> [What this task involves] Each line of the data must be set down again without a single difference.

-- Raw data follows --

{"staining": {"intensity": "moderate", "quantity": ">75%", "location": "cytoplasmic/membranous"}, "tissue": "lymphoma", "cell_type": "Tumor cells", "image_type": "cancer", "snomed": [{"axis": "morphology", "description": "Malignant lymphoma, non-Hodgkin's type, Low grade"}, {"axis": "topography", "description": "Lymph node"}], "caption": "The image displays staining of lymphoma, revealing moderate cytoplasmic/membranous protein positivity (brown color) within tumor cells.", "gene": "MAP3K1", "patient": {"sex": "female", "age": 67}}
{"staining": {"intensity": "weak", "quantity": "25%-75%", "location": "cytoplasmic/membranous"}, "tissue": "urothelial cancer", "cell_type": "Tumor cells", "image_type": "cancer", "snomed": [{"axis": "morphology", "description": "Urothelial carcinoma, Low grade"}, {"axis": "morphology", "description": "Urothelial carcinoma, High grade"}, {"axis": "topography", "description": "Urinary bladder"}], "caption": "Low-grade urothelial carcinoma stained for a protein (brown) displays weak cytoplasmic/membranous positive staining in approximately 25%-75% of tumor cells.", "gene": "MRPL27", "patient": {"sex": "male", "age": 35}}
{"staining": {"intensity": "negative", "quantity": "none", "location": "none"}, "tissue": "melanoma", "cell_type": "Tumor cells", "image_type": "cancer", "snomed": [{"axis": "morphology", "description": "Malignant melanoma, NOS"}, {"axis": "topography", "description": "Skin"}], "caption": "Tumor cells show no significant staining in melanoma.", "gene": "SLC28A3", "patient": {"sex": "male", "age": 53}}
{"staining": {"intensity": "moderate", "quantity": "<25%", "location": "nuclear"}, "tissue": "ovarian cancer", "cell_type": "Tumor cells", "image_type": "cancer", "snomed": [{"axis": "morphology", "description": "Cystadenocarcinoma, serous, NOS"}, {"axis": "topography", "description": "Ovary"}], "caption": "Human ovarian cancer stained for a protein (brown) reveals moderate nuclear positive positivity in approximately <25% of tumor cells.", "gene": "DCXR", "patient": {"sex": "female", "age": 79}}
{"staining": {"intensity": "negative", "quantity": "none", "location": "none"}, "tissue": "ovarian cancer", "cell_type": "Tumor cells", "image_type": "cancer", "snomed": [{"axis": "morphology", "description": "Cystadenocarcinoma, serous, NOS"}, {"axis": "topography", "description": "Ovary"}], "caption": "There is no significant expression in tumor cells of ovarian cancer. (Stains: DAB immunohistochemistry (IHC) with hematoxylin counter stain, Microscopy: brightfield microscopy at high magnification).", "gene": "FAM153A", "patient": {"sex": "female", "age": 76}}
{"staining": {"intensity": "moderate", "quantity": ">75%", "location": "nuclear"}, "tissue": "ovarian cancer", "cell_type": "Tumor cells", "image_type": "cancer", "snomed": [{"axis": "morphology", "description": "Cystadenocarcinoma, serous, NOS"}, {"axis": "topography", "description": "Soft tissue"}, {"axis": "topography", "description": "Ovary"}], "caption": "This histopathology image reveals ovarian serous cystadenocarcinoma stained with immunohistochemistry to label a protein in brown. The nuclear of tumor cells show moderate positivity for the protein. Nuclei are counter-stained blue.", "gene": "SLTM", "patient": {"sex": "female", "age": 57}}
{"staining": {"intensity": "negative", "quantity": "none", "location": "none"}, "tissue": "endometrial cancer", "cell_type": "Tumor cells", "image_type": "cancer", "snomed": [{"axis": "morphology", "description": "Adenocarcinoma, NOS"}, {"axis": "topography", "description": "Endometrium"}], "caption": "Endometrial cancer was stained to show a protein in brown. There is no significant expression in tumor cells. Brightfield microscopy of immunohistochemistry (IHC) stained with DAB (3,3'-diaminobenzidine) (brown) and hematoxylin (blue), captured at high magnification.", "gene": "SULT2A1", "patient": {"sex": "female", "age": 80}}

-- Raw data concluded --

> [Result for this exercise]
{"staining": {"intensity": "moderate", "quantity": ">75%", "location": "cytoplasmic/membranous"}, "tissue": "lymphoma", "cell_type": "Tumor cells", "image_type": "cancer", "snomed": [{"axis": "morphology", "description": "Malignant lymphoma, non-Hodgkin's type, Low grade"}, {"axis": "topography", "description": "Lymph node"}], "caption": "The image displays staining of lymphoma, revealing moderate cytoplasmic/membranous protein positivity (brown color) within tumor cells.", "gene": "MAP3K1", "patient": {"sex": "female", "age": 67}}
{"staining": {"intensity": "weak", "quantity": "25%-75%", "location": "cytoplasmic/membranous"}, "tissue": "urothelial cancer", "cell_type": "Tumor cells", "image_type": "cancer", "snomed": [{"axis": "morphology", "description": "Urothelial carcinoma, Low grade"}, {"axis": "morphology", "description": "Urothelial carcinoma, High grade"}, {"axis": "topography", "description": "Urinary bladder"}], "caption": "Low-grade urothelial carcinoma stained for a protein (brown) displays weak cytoplasmic/membranous positive staining in approximately 25%-75% of tumor cells.", "gene": "MRPL27", "patient": {"sex": "male", "age": 35}}
{"staining": {"intensity": "negative", "quantity": "none", "location": "none"}, "tissue": "melanoma", "cell_type": "Tumor cells", "image_type": "cancer", "snomed": [{"axis": "morphology", "description": "Malignant melanoma, NOS"}, {"axis": "topography", "description": "Skin"}], "caption": "Tumor cells show no significant staining in melanoma.", "gene": "SLC28A3", "patient": {"sex": "male", "age": 53}}
{"staining": {"intensity": "moderate", "quantity": "<25%", "location": "nuclear"}, "tissue": "ovarian cancer", "cell_type": "Tumor cells", "image_type": "cancer", "snomed": [{"axis": "morphology", "description": "Cystadenocarcinoma, serous, NOS"}, {"axis": "topography", "description": "Ovary"}], "caption": "Human ovarian cancer stained for a protein (brown) reveals moderate nuclear positive positivity in approximately <25% of tumor cells.", "gene": "DCXR", "patient": {"sex": "female", "age": 79}}
{"staining": {"intensity": "negative", "quantity": "none", "location": "none"}, "tissue": "ovarian cancer", "cell_type": "Tumor cells", "image_type": "cancer", "snomed": [{"axis": "morphology", "description": "Cystadenocarcinoma, serous, NOS"}, {"axis": "topography", "description": "Ovary"}], "caption": "There is no significant expression in tumor cells of ovarian cancer. (Stains: DAB immunohistochemistry (IHC) with hematoxylin counter stain, Microscopy: brightfield microscopy at high magnification).", "gene": "FAM153A", "patient": {"sex": "female", "age": 76}}
{"staining": {"intensity": "moderate", "quantity": ">75%", "location": "nuclear"}, "tissue": "ovarian cancer", "cell_type": "Tumor cells", "image_type": "cancer", "snomed": [{"axis": "morphology", "description": "Cystadenocarcinoma, serous, NOS"}, {"axis": "topography", "description": "Soft tissue"}, {"axis": "topography", "description": "Ovary"}], "caption": "This histopathology image reveals ovarian serous cystadenocarcinoma stained with immunohistochemistry to label a protein in brown. The nuclear of tumor cells show moderate positivity for the protein. Nuclei are counter-stained blue.", "gene": "SLTM", "patient": {"sex": "female", "age": 57}}
{"staining": {"intensity": "negative", "quantity": "none", "location": "none"}, "tissue": "endometrial cancer", "cell_type": "Tumor cells", "image_type": "cancer", "snomed": [{"axis": "morphology", "description": "Adenocarcinoma, NOS"}, {"axis": "topography", "description": "Endometrium"}], "caption": "Endometrial cancer was stained to show a protein in brown. There is no significant expression in tumor cells. Brightfield microscopy of immunohistochemistry (IHC) stained with DAB (3,3'-diaminobenzidine) (brown) and hematoxylin (blue), captured at high magnification.", "gene": "SULT2A1", "patient": {"sex": "female", "age": 80}}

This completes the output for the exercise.